The Matrix offers us rankings based on three basic ideas-efficiency, performance, and win/loss record. Efficiency is based on yards per play. the efficiency ratings presented here are adjusted for the strength of a team's competition and weighted appropriately. Performance is a team's capacity to score or prevent the scoring of points. Finally, the Elo rating is based exclusively on the win/loss record of a team and of its opponents. I use a hybrid rating that combines these three to rank all 120 D-IA college football teams.

Florida comes in at #1. USC, Oklahoma, Texas and Penn State fill out the top 5. Utah and TCU then represent the MWC at 6 and 7 despite having weak schedules (71 and 55, respectively).

Oklahoma scores the nation's best offense (with Florida coming in second) and USC the nation's best defense (TCU at number 2). Oklahoma had the best passing offense and Oregon the most effective run offense (just ask Oklahoma State about that offense).

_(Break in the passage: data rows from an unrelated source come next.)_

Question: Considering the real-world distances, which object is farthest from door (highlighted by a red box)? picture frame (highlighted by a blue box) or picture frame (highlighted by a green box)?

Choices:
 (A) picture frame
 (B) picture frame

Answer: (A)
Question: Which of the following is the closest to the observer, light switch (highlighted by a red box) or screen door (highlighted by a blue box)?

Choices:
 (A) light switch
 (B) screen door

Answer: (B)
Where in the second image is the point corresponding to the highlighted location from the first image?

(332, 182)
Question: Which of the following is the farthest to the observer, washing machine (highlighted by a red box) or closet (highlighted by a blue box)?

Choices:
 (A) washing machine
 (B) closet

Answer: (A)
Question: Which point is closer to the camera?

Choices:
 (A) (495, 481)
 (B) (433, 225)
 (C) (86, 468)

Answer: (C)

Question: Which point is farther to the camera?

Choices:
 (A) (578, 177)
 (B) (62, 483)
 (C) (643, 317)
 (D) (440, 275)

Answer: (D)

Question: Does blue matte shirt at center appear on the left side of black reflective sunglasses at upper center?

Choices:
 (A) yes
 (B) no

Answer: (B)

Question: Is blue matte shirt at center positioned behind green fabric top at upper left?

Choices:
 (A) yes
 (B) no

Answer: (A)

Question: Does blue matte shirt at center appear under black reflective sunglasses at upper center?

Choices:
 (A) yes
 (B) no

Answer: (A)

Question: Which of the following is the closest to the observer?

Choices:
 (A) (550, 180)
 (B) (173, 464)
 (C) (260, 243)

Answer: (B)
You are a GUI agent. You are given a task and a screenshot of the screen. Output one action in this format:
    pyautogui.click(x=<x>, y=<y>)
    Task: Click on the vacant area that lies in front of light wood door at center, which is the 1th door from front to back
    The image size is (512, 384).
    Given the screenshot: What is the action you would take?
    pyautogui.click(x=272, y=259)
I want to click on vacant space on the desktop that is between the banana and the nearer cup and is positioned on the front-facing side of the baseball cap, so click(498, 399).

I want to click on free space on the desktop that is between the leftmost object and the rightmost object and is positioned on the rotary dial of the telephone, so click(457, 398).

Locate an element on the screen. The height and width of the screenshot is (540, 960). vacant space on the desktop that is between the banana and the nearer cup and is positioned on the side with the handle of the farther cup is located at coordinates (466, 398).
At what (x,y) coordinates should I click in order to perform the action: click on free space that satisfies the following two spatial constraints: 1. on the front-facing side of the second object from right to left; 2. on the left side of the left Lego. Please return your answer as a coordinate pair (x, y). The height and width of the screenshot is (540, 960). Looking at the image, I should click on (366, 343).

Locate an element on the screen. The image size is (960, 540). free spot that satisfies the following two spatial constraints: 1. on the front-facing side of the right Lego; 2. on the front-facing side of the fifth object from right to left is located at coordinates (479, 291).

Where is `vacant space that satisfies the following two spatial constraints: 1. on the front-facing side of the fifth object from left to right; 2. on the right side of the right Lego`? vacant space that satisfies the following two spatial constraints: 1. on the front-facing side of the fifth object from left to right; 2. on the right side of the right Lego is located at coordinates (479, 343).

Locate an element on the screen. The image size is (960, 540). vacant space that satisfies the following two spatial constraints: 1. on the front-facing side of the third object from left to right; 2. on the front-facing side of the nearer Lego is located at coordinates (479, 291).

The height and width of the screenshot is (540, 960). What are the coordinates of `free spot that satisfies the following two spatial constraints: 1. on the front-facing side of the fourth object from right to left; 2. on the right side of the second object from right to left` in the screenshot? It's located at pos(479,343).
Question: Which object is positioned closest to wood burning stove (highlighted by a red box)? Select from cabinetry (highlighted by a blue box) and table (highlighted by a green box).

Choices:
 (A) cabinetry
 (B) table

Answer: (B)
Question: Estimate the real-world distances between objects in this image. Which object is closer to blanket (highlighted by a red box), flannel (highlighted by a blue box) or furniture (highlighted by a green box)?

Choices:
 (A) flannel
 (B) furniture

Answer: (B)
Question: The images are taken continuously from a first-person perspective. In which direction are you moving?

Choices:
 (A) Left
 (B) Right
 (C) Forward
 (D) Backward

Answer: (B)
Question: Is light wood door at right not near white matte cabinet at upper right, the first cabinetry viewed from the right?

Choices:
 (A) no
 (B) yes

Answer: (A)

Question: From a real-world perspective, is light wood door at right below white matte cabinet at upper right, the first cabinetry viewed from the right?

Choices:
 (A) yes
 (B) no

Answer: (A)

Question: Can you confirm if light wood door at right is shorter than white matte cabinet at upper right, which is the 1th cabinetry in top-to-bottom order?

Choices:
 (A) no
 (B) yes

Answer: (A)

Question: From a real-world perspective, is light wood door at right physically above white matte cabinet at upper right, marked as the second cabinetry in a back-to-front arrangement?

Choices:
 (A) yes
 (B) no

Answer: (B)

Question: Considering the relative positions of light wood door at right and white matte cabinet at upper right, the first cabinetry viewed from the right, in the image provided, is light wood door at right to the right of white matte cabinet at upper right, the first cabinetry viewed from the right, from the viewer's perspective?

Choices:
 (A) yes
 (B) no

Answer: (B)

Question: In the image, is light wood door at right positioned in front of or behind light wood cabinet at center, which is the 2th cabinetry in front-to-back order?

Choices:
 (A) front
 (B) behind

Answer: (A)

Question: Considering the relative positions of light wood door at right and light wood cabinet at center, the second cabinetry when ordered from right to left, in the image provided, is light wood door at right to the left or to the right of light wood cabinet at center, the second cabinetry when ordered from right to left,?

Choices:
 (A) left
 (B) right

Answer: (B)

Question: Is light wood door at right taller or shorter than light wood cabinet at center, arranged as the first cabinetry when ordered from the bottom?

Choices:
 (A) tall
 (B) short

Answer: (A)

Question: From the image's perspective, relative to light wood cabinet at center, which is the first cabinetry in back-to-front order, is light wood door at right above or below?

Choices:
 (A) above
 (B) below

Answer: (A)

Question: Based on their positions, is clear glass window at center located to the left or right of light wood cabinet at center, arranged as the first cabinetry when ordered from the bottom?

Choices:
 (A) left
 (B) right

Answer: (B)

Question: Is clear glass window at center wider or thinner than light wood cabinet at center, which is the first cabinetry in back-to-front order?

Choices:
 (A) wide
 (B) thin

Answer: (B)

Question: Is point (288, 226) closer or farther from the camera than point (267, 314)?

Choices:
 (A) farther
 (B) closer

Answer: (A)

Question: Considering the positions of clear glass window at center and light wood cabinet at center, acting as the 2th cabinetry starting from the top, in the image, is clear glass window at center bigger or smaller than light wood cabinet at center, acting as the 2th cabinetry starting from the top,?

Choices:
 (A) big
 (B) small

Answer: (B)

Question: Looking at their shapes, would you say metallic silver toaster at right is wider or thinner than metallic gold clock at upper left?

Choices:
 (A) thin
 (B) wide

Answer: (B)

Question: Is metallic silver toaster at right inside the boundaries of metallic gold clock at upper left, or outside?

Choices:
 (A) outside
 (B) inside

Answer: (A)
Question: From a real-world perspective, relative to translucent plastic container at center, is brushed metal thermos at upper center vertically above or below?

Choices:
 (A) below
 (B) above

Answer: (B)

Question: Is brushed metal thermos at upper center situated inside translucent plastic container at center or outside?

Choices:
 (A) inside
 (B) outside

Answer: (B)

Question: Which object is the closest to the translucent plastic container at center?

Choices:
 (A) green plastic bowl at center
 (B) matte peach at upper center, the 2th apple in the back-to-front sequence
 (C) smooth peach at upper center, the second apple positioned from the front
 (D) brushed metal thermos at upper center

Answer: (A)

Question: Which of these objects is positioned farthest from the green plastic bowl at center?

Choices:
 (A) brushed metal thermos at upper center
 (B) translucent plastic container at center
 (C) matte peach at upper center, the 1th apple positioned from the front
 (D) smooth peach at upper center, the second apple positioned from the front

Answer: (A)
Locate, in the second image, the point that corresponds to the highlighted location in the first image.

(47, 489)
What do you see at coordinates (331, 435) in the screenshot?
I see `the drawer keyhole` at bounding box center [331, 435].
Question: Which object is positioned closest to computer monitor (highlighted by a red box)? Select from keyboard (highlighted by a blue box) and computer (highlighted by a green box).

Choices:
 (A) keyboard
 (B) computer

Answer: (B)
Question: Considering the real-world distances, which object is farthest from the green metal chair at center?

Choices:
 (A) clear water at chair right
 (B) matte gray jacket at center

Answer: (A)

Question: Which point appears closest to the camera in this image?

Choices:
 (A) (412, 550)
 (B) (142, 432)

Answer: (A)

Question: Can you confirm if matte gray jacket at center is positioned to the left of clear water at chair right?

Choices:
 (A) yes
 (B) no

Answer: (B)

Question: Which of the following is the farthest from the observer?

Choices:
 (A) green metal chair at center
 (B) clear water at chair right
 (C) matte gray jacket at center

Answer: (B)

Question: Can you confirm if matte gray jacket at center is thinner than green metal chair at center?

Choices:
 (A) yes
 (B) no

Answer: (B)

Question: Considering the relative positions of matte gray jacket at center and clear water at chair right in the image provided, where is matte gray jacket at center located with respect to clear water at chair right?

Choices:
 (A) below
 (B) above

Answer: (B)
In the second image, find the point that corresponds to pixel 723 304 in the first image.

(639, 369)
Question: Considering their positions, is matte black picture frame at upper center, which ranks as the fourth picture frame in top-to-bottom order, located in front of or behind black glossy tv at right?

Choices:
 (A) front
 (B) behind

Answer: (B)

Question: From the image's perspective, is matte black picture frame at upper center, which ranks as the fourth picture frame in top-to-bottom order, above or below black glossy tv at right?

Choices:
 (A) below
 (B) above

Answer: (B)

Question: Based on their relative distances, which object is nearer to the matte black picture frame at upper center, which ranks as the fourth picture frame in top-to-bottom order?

Oklahoma also had the toughest schedule (playing in the Big 12 and national championship games bulked a schedule that already included the rest of the Big 12 South, TCU and the Big East champ). Washington had the second toughest schedule, but navigated it less well than OU.

The Apple Cup was everythign we thought it would be, including the two worst BCS conference teams in the country. Despite winning the game, Washington State still managed to wrestle the title of worst BCS conference team from Washington.

But is was a team in Texas that wrote the book on futility. North Texas had the nation's worst defense (again) and a really bad offense measured both in terms of scoring and efficiency.


  1. With Bradford coming back ... I'm hoping for a rematch in California next year with a different outcome. Wishful thinking.

  2. Best of luck to you on that, but you're first going to have to avenge an earlier loss in Texas before you worry about rematches in California.